The financial condition of the State of Illinois, in which the largest portion of the Company’s customer base resides, is among the most troubled of any state in the United States with credit downgrade concerns, severe pension under-funding, budget deficits and political standoffs. State budget restructuring to improve its financial condition may have negative financial effects on local governments and businesses, their employees, and directly and indirectly the Company’s customers. Conversely, a lack of state budget restructuring to achieve budget balance and growing debt burden may also have negative financial effects on local governments and businesses, their employees, and directly and indirectly the Company’s customers.
The preparation of our consolidated financial statements requires us to make estimates and judgments, which are subject to an inherent degree of uncertainty and which may differ from actual results.

TASK OBJECTIVE: Write the next part of the passage on the Company's financial risks, starting after its last sentence.

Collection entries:
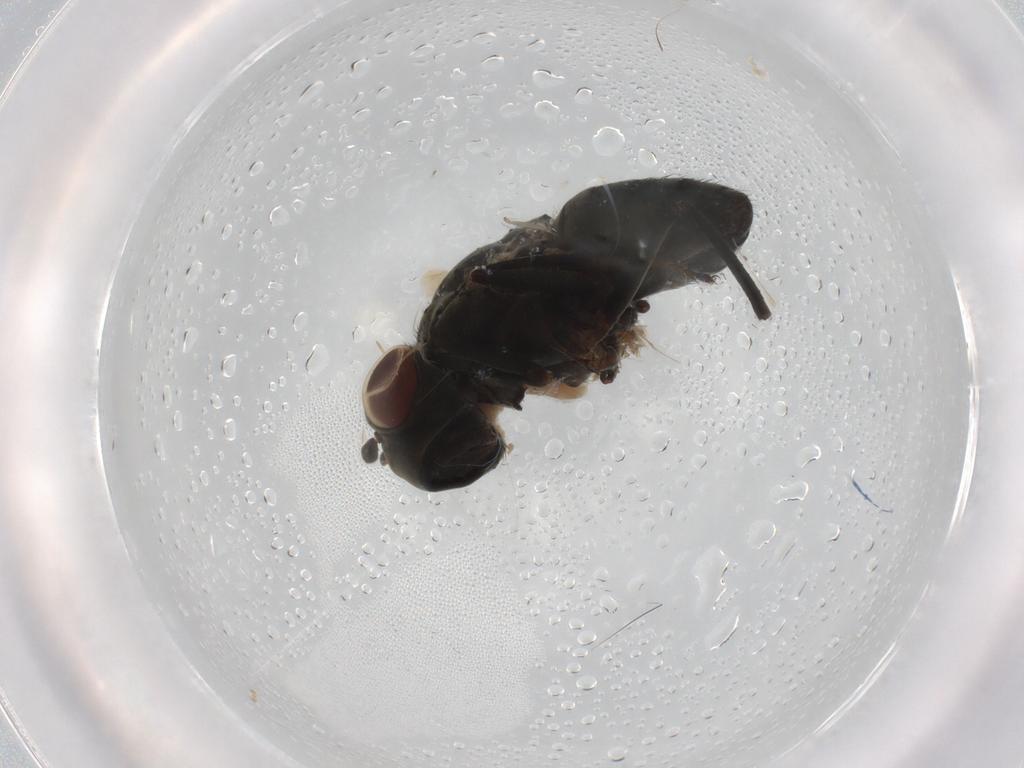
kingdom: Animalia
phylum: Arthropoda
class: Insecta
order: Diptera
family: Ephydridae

* * *

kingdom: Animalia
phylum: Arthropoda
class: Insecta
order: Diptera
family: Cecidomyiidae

SOLVED PROBLEM:
Our consolidated financial statements are prepared in accordance with U.S. generally accepted accounting principles and general reporting practices within the financial services industry, which require us to make estimates and judgments that affect the reported amounts of assets, liabilities, revenues and expenses and related disclosure of contingent assets and liabilities. Some accounting policies, such as those pertaining to our allowance for loan and lease losses and deferred tax assets and the necessity of any related valuation allowance, require the application of significant judgment by management in selecting the appropriate assumptions for calculating financial estimates. By their nature, these estimates and judgments are subject to an inherent degree of uncertainty and actual results may differ from these estimates and judgments under different assumptions or conditions, which may have a material adverse effect on our financial condition or results of operations in subsequent periods.
Our allowance for loan and lease losses may prove to be insufficient to absorb losses in our loan portfolio, which could have a material adverse effect on us.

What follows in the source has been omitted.